- **REQUIRED WORK**
All entries must be transcribed exactly, down to the last character.

+ + + + +

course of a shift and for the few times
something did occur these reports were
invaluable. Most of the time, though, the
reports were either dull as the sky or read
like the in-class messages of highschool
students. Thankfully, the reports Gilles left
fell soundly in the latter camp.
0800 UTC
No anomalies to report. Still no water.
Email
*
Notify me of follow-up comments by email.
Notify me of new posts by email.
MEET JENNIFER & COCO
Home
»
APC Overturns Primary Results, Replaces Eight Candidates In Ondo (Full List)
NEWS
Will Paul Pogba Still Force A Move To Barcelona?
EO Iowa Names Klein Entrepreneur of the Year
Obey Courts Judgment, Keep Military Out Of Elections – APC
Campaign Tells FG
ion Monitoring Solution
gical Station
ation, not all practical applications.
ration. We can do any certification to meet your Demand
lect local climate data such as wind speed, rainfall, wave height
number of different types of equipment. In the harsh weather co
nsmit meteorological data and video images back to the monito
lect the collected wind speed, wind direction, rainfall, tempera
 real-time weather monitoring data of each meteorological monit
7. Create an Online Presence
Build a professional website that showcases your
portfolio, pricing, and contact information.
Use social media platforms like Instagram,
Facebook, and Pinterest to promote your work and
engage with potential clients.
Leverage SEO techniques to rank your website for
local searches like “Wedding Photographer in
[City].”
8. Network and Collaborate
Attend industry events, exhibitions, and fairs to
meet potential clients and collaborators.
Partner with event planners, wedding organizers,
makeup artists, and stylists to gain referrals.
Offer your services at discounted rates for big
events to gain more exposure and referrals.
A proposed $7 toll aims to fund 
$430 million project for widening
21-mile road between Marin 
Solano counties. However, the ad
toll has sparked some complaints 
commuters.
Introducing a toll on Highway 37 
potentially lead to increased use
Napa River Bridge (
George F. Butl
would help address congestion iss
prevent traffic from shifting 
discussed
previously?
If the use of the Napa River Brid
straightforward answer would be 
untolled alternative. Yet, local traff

+ + + + +

- **ANSWER TO THIS TASK**
course of a shift and for the few times
something did occur these reports were
invaluable. Most of the time, though, the
reports were either dull as the sky or read
like the in-class messages of highschool
students. Thankfully, the reports Gilles left
fell soundly in the latter camp.
0800 UTC
No anomalies to report. Still no water.
Email
*
Notify me of follow-up comments by email.
Notify me of new posts by email.
MEET JENNIFER & COCO
Home
»
APC Overturns Primary Results, Replaces Eight Candidates In Ondo (Full List)
NEWS
Will Paul Pogba Still Force A Move To Barcelona?
EO Iowa Names Klein Entrepreneur of the Year
Obey Courts Judgment, Keep Military Out Of Elections – APC
Campaign Tells FG
ion Monitoring Solution
gical Station
ation, not all practical applications.
ration. We can do any certification to meet your Demand
lect local climate data such as wind speed, rainfall, wave height
number of different types of equipment. In the harsh weather co
nsmit meteorological data and video images back to the monito
lect the collected wind speed, wind direction, rainfall, tempera
 real-time weather monitoring data of each meteorological monit
7. Create an Online Presence
Build a professional website that showcases your
portfolio, pricing, and contact information.
Use social media platforms like Instagram,
Facebook, and Pinterest to promote your work and
engage with potential clients.
Leverage SEO techniques to rank your website for
local searches like “Wedding Photographer in
[City].”
8. Network and Collaborate
Attend industry events, exhibitions, and fairs to
meet potential clients and collaborators.
Partner with event planners, wedding organizers,
makeup artists, and stylists to gain referrals.
Offer your services at discounted rates for big
events to gain more exposure and referrals.
A proposed $7 toll aims to fund 
$430 million project for widening
21-mile road between Marin 
Solano counties. However, the ad
toll has sparked some complaints 
commuters.
Introducing a toll on Highway 37 
potentially lead to increased use
Napa River Bridge (
George F. Butl
would help address congestion iss
prevent traffic from shifting 
discussed
previously?
If the use of the Napa River Brid
straightforward answer would be 
untolled alternative. Yet, local traff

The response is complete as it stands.